Using the data below, show every line where the word "KiCad" occurs.

= Provided material =
Segment Open

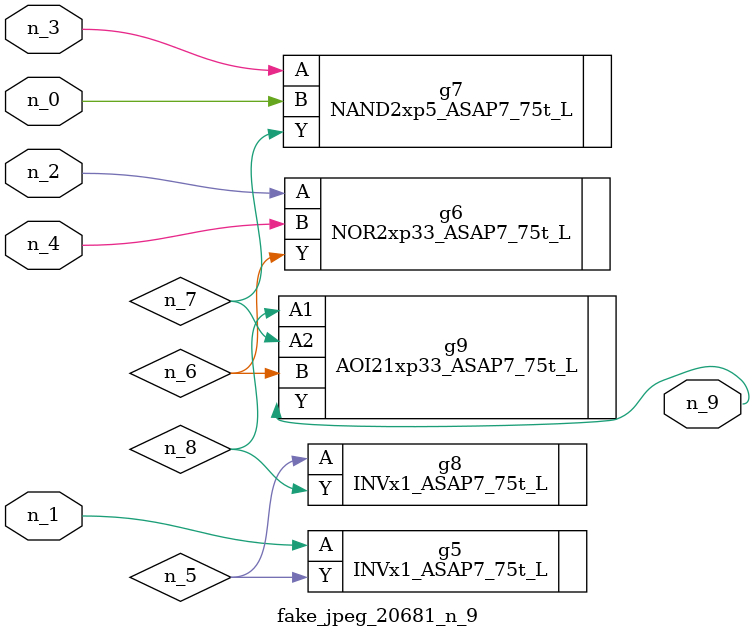
<source format=v>
module fake_jpeg_20681_n_9 (n_3, n_2, n_1, n_0, n_4, n_9);

input n_3;
input n_2;
input n_1;
input n_0;
input n_4;

output n_9;

wire n_8;
wire n_6;
wire n_5;
wire n_7;

INVx1_ASAP7_75t_L g5 ( 
.A(n_1),
.Y(n_5)
);

NOR2xp33_ASAP7_75t_L g6 ( 
.A(n_2),
.B(n_4),
.Y(n_6)
);

NAND2xp5_ASAP7_75t_L g7 ( 
.A(n_3),
.B(n_0),
.Y(n_7)
);

INVx1_ASAP7_75t_L g8 ( 
.A(n_5),
.Y(n_8)
);

AOI21xp33_ASAP7_75t_L g9 ( 
.A1(n_8),
.A2(n_7),
.B(n_6),
.Y(n_9)
);


endmodule
</source>
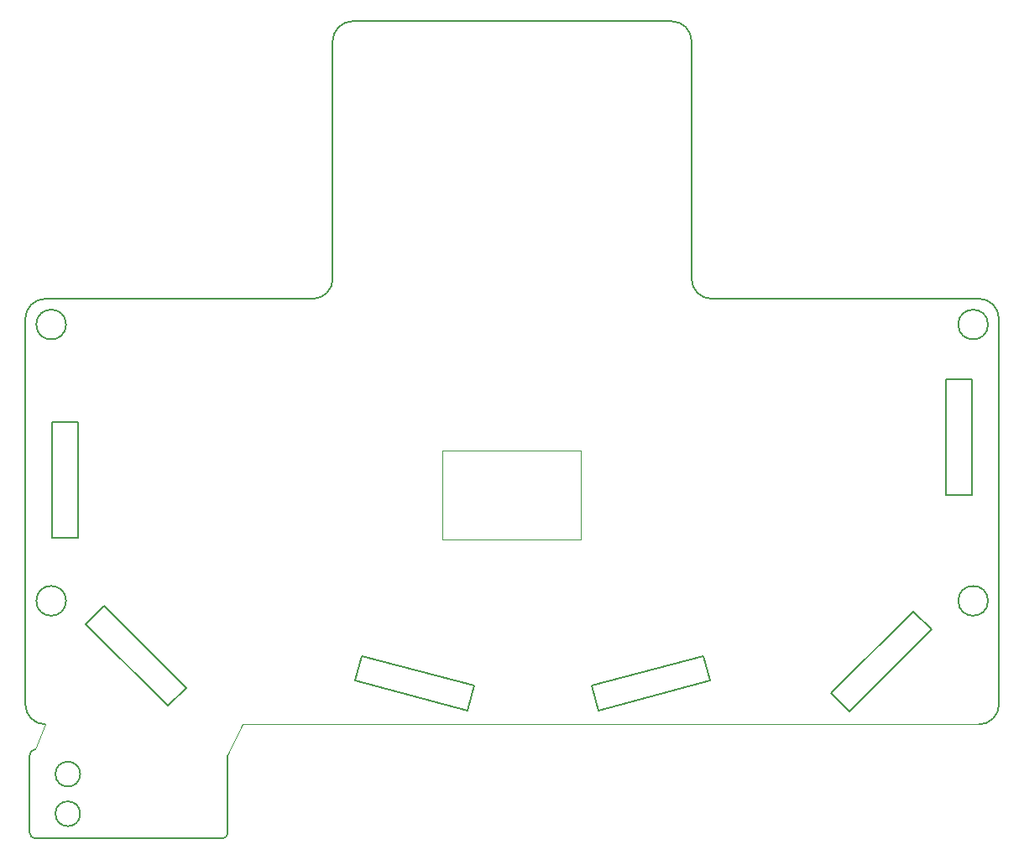
<source format=gbr>
%TF.GenerationSoftware,KiCad,Pcbnew,8.0.1*%
%TF.CreationDate,2025-03-10T11:27:29+01:00*%
%TF.ProjectId,main_board,6d61696e-5f62-46f6-9172-642e6b696361,rev?*%
%TF.SameCoordinates,Original*%
%TF.FileFunction,Profile,NP*%
%FSLAX46Y46*%
G04 Gerber Fmt 4.6, Leading zero omitted, Abs format (unit mm)*
G04 Created by KiCad (PCBNEW 8.0.1) date 2025-03-10 11:27:29*
%MOMM*%
%LPD*%
G01*
G04 APERTURE LIST*
%TA.AperFunction,Profile*%
%ADD10C,0.200000*%
%TD*%
%TA.AperFunction,Profile*%
%ADD11C,0.050000*%
%TD*%
%TA.AperFunction,Profile*%
%ADD12C,0.010000*%
%TD*%
G04 APERTURE END LIST*
D10*
X142182960Y-133961262D02*
X130881628Y-130933079D01*
X102910000Y-116500001D02*
X100310000Y-116500001D01*
X103140000Y-140370000D02*
G75*
G02*
X100640000Y-140370000I-1250000J0D01*
G01*
X100640000Y-140370000D02*
G75*
G02*
X103140000Y-140370000I1250000J0D01*
G01*
X154717591Y-131449855D02*
X166018923Y-128421672D01*
X195810000Y-133348890D02*
G75*
G02*
X193810002Y-135348900I-2000000J-10D01*
G01*
X190510000Y-100500001D02*
X193110000Y-100500001D01*
X118034366Y-146270000D02*
X118034366Y-138470000D01*
X180749345Y-134055996D02*
X178910868Y-132217519D01*
X99609999Y-135348889D02*
G75*
G02*
X97610011Y-133348891I1J1999989D01*
G01*
X166809999Y-92400001D02*
G75*
G02*
X164809999Y-90400002I1J2000001D01*
G01*
X100310000Y-116500001D02*
X100310000Y-104800001D01*
X101710000Y-95000001D02*
G75*
G02*
X98710000Y-95000001I-1500000J0D01*
G01*
X98710000Y-95000001D02*
G75*
G02*
X101710000Y-95000001I1500000J0D01*
G01*
X155390521Y-133961262D02*
X154717591Y-131449855D01*
X97610000Y-94400000D02*
X97610000Y-133348891D01*
X98034366Y-138470000D02*
G75*
G02*
X98634366Y-137869966I600034J0D01*
G01*
X98634366Y-146870000D02*
X117434366Y-146870000D01*
X194710000Y-95000001D02*
G75*
G02*
X191710000Y-95000001I-1500000J0D01*
G01*
X191710000Y-95000001D02*
G75*
G02*
X194710000Y-95000001I1500000J0D01*
G01*
X103140000Y-144370000D02*
G75*
G02*
X100640000Y-144370000I-1250000J0D01*
G01*
X100640000Y-144370000D02*
G75*
G02*
X103140000Y-144370000I1250000J0D01*
G01*
X178910868Y-132217519D02*
X187184017Y-123944369D01*
X130881628Y-130933079D02*
X131554558Y-128421672D01*
D11*
X98634366Y-137870000D02*
X99609999Y-135348889D01*
D10*
X193110000Y-100500001D02*
X193110000Y-112200001D01*
X128610000Y-66400000D02*
G75*
G02*
X130609998Y-64400000I2000000J0D01*
G01*
X131554558Y-128421672D02*
X142855890Y-131449855D01*
X101710000Y-122884369D02*
G75*
G02*
X98710000Y-122884369I-1500000J0D01*
G01*
X98710000Y-122884369D02*
G75*
G02*
X101710000Y-122884369I1500000J0D01*
G01*
X103710000Y-125208323D02*
X105548478Y-123369845D01*
D11*
X118034366Y-138470000D02*
X119500000Y-135350306D01*
D10*
X111983149Y-133481472D02*
X103710000Y-125208323D01*
X194710000Y-122884369D02*
G75*
G02*
X191710000Y-122884369I-1500000J0D01*
G01*
X191710000Y-122884369D02*
G75*
G02*
X194710000Y-122884369I1500000J0D01*
G01*
X162810001Y-64400001D02*
G75*
G02*
X164809999Y-66400000I-1J-1999999D01*
G01*
X100310000Y-104800001D02*
X102910000Y-104800001D01*
X142855890Y-131449855D02*
X142182960Y-133961262D01*
X166018923Y-128421672D02*
X166691853Y-130933079D01*
X189022495Y-125782847D02*
X180749345Y-134055996D01*
D11*
X119500000Y-135350306D02*
X193810002Y-135348889D01*
D10*
X128610000Y-90400002D02*
G75*
G02*
X126610001Y-92400000I-2000000J2D01*
G01*
X98034366Y-138470000D02*
X98034366Y-146270001D01*
X187184017Y-123944369D02*
X189022495Y-125782847D01*
X190510000Y-112200001D02*
X190510000Y-100500001D01*
X193810001Y-92400001D02*
X166809999Y-92400001D01*
X97610000Y-94400000D02*
G75*
G02*
X99609998Y-92400000I2000000J0D01*
G01*
X166691853Y-130933079D02*
X155390521Y-133961262D01*
X105548478Y-123369845D02*
X113821627Y-131642994D01*
X98634366Y-146870000D02*
G75*
G02*
X98034400Y-146270001I34J600000D01*
G01*
X195810000Y-133348890D02*
X195810000Y-94400000D01*
X164810000Y-90400002D02*
X164810000Y-66400000D01*
X162810001Y-64400001D02*
X130609998Y-64400001D01*
X126610001Y-92400001D02*
X99609998Y-92400001D01*
X128610000Y-66400000D02*
X128610000Y-90400002D01*
X118034366Y-146270000D02*
G75*
G02*
X117434366Y-146869966I-599966J0D01*
G01*
X193110000Y-112200001D02*
X190510000Y-112200001D01*
X193810001Y-92400001D02*
G75*
G02*
X195809999Y-94400000I-1J-1999999D01*
G01*
X102910000Y-104800001D02*
X102910000Y-116500001D01*
X113821627Y-131642994D02*
X111983149Y-133481472D01*
D12*
%TO.C,U1*%
X139670000Y-107720000D02*
X153670000Y-107720000D01*
X139670000Y-116720000D02*
X139670000Y-107720000D01*
X153670000Y-107720000D02*
X153670000Y-116720000D01*
X153670000Y-116720000D02*
X139670000Y-116720000D01*
%TD*%
M02*

</source>
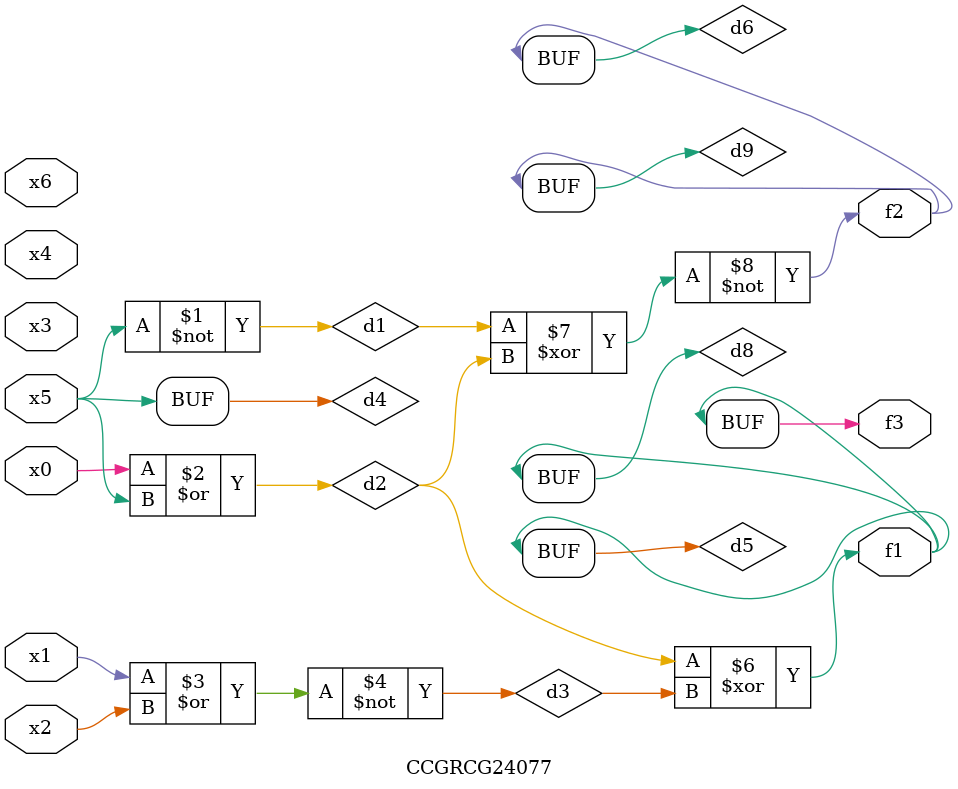
<source format=v>
module CCGRCG24077(
	input x0, x1, x2, x3, x4, x5, x6,
	output f1, f2, f3
);

	wire d1, d2, d3, d4, d5, d6, d7, d8, d9;

	nand (d1, x5);
	or (d2, x0, x5);
	nor (d3, x1, x2);
	xnor (d4, d1);
	xor (d5, d2, d3);
	xnor (d6, d1, d2);
	not (d7, x4);
	buf (d8, d5);
	xor (d9, d6);
	assign f1 = d8;
	assign f2 = d9;
	assign f3 = d8;
endmodule

</source>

Segment Closed

= Reply =
%TF.GenerationSoftware,KiCad,Pcbnew,8.0.1*%
G04 Created by KiCad (PCBNEW 8.0.1) date 2025-03-10 11:27:29*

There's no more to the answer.